▶ [The data]
--- START ---
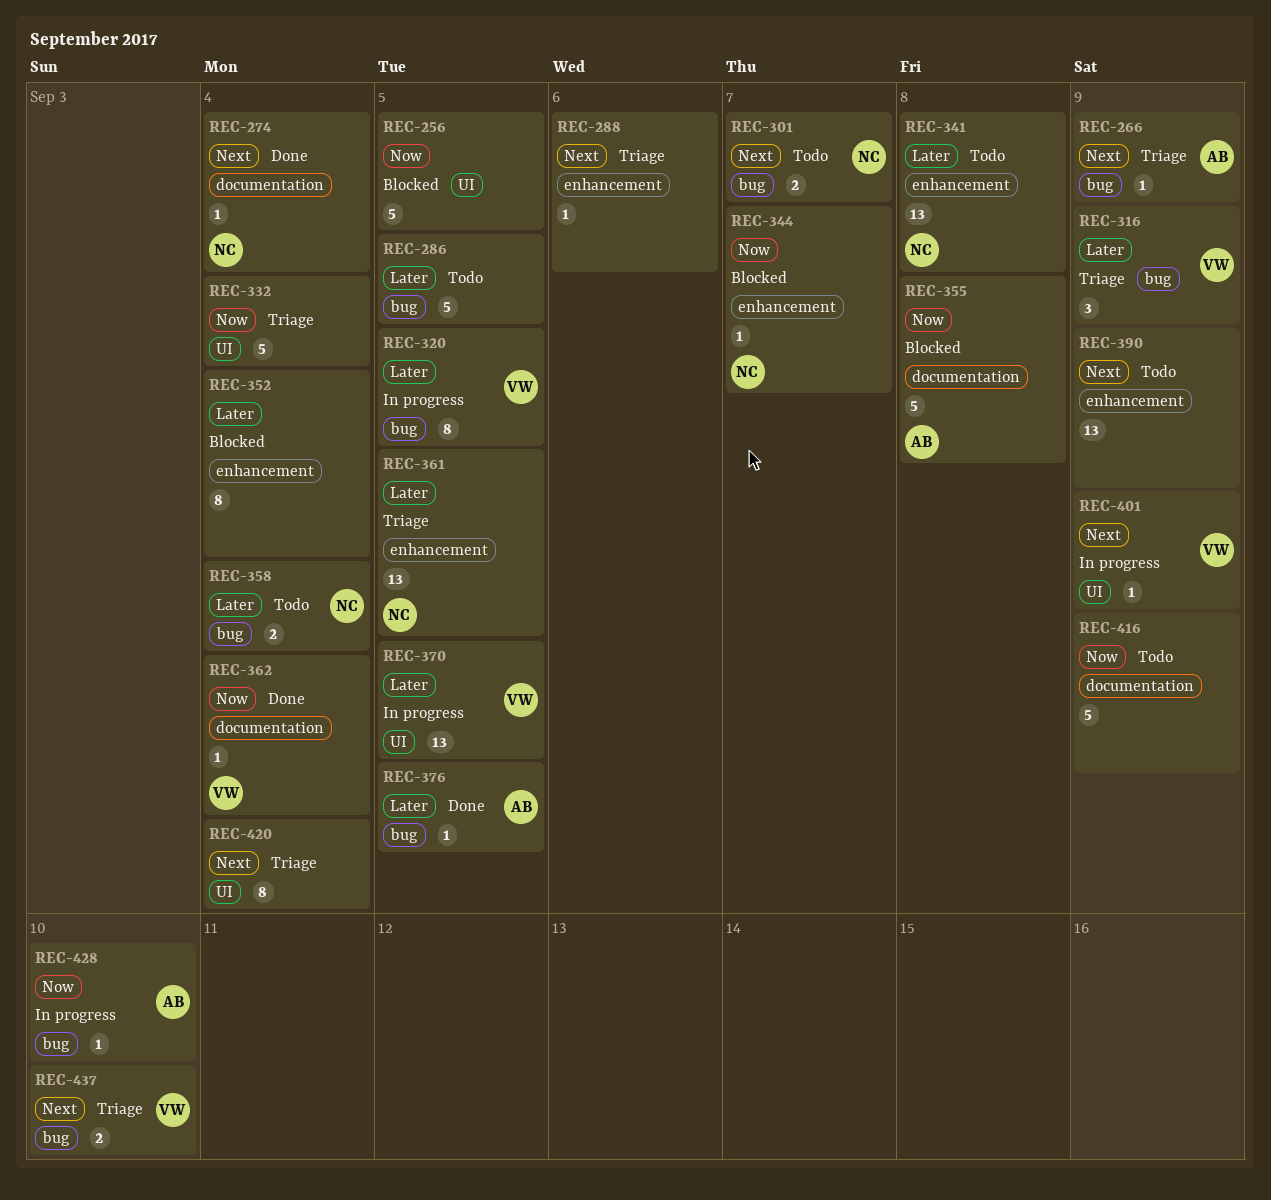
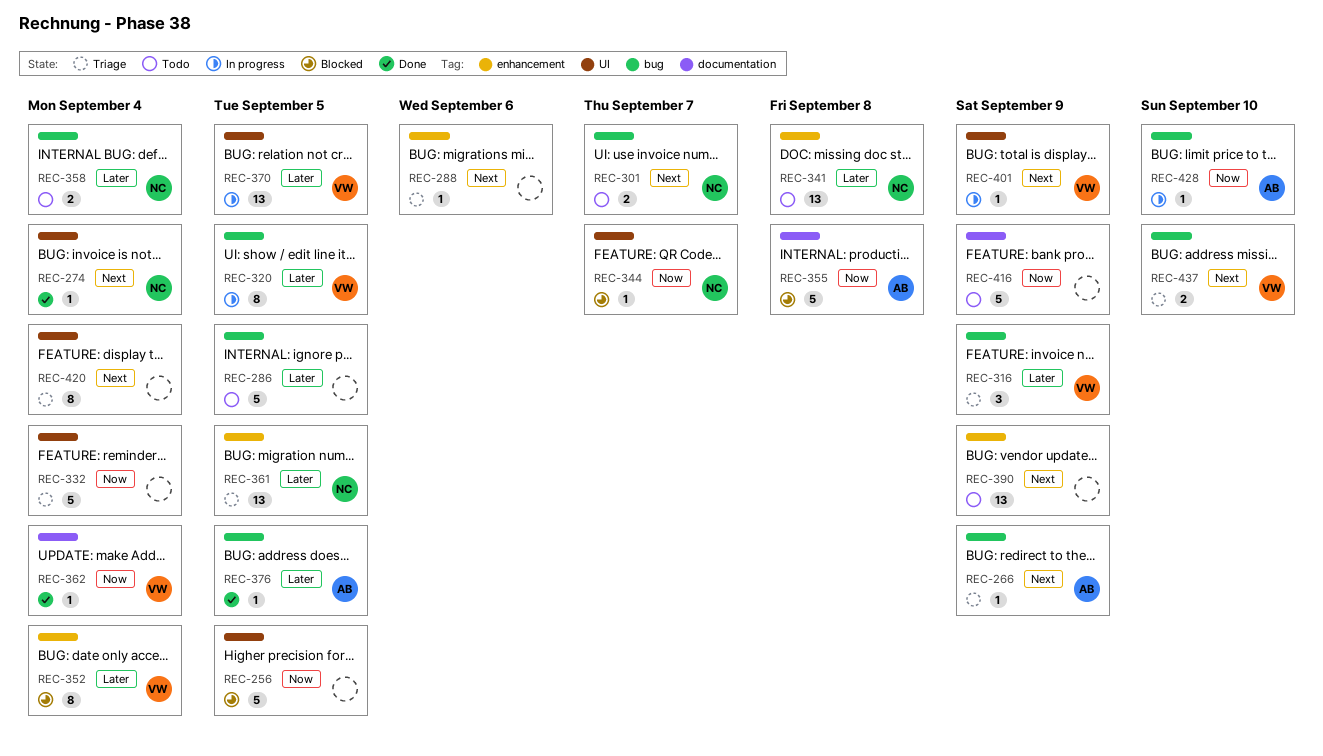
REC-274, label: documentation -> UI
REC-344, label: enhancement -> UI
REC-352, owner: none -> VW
--- END ---
--- START ---
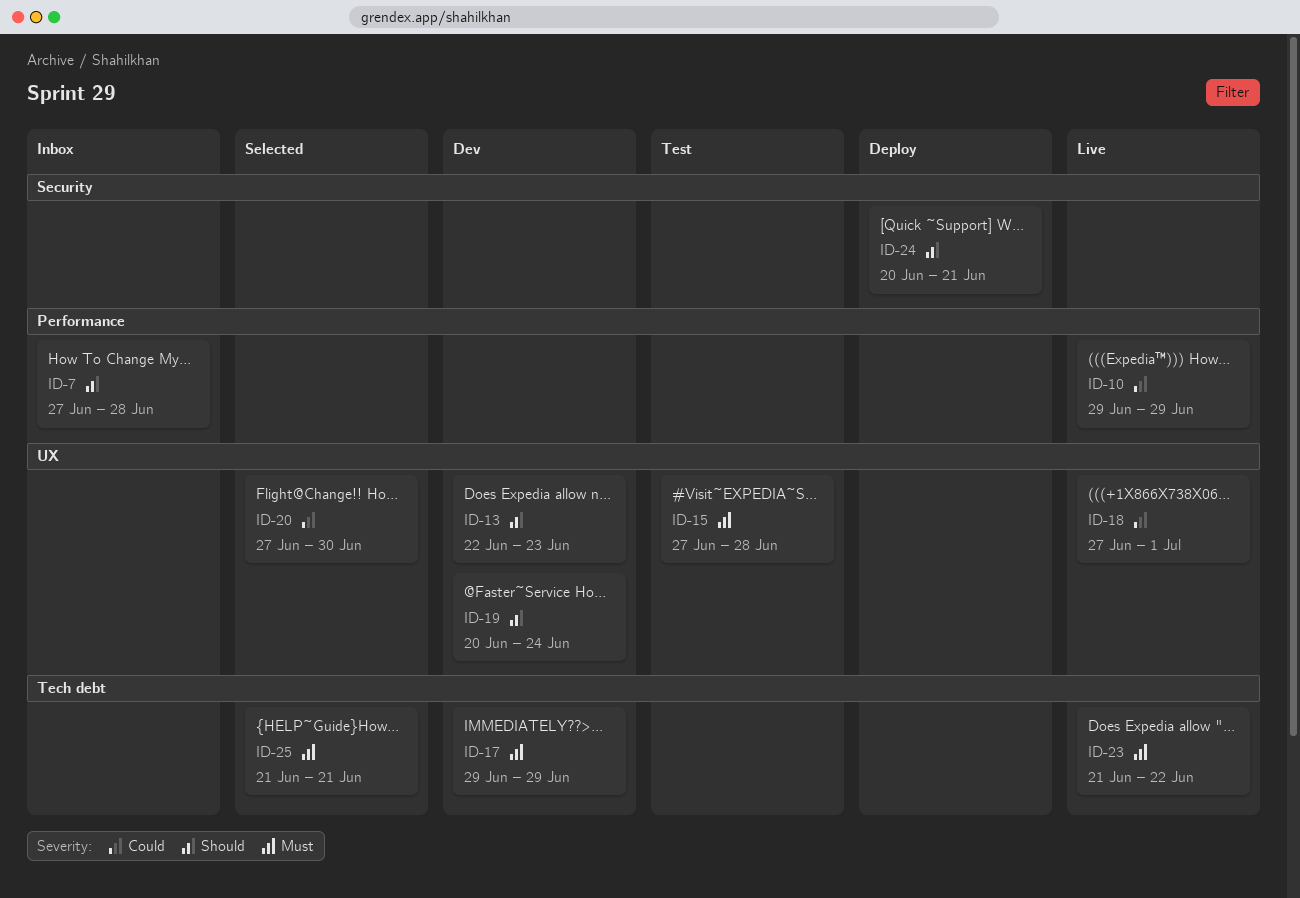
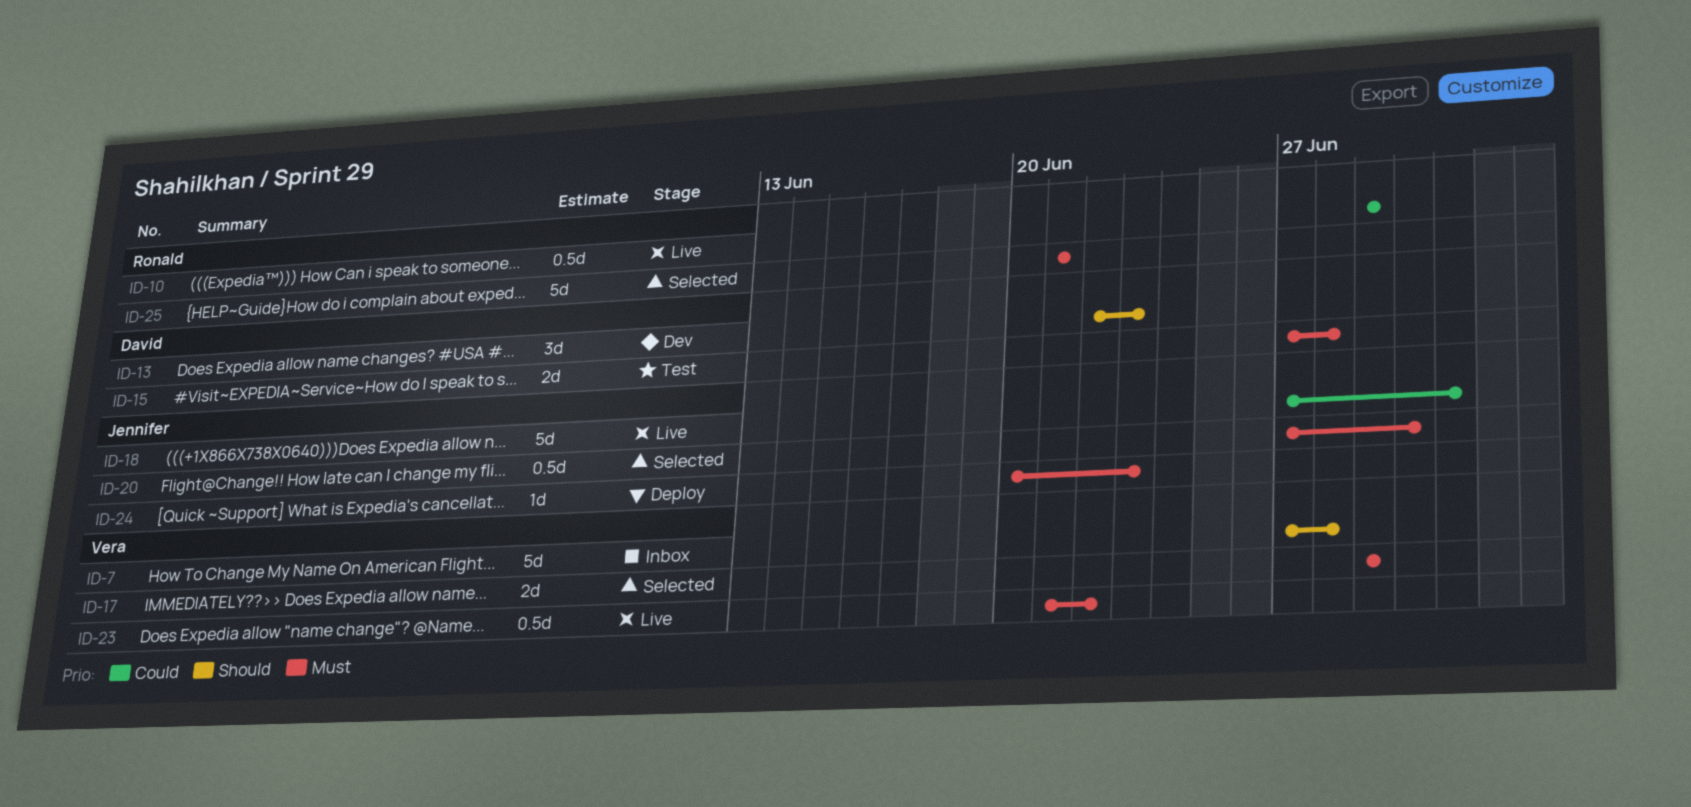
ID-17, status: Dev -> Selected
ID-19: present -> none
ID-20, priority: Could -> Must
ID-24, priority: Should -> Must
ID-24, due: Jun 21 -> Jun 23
--- END ---
--- START ---
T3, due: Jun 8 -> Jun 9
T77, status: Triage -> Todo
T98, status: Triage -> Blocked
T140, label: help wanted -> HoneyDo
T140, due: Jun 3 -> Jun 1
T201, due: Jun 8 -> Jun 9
--- END ---
▶ [Activity]
Please transcribe only the lines in the records above running from the line that has "T3, due: Jun 8 -> Jun 9" through the line that has "T201, due: Jun 8 -> Jun 9", both included, exactly as they appear.

▶ [Written solution]
T3, due: Jun 8 -> Jun 9
T77, status: Triage -> Todo
T98, status: Triage -> Blocked
T140, label: help wanted -> HoneyDo
T140, due: Jun 3 -> Jun 1
T201, due: Jun 8 -> Jun 9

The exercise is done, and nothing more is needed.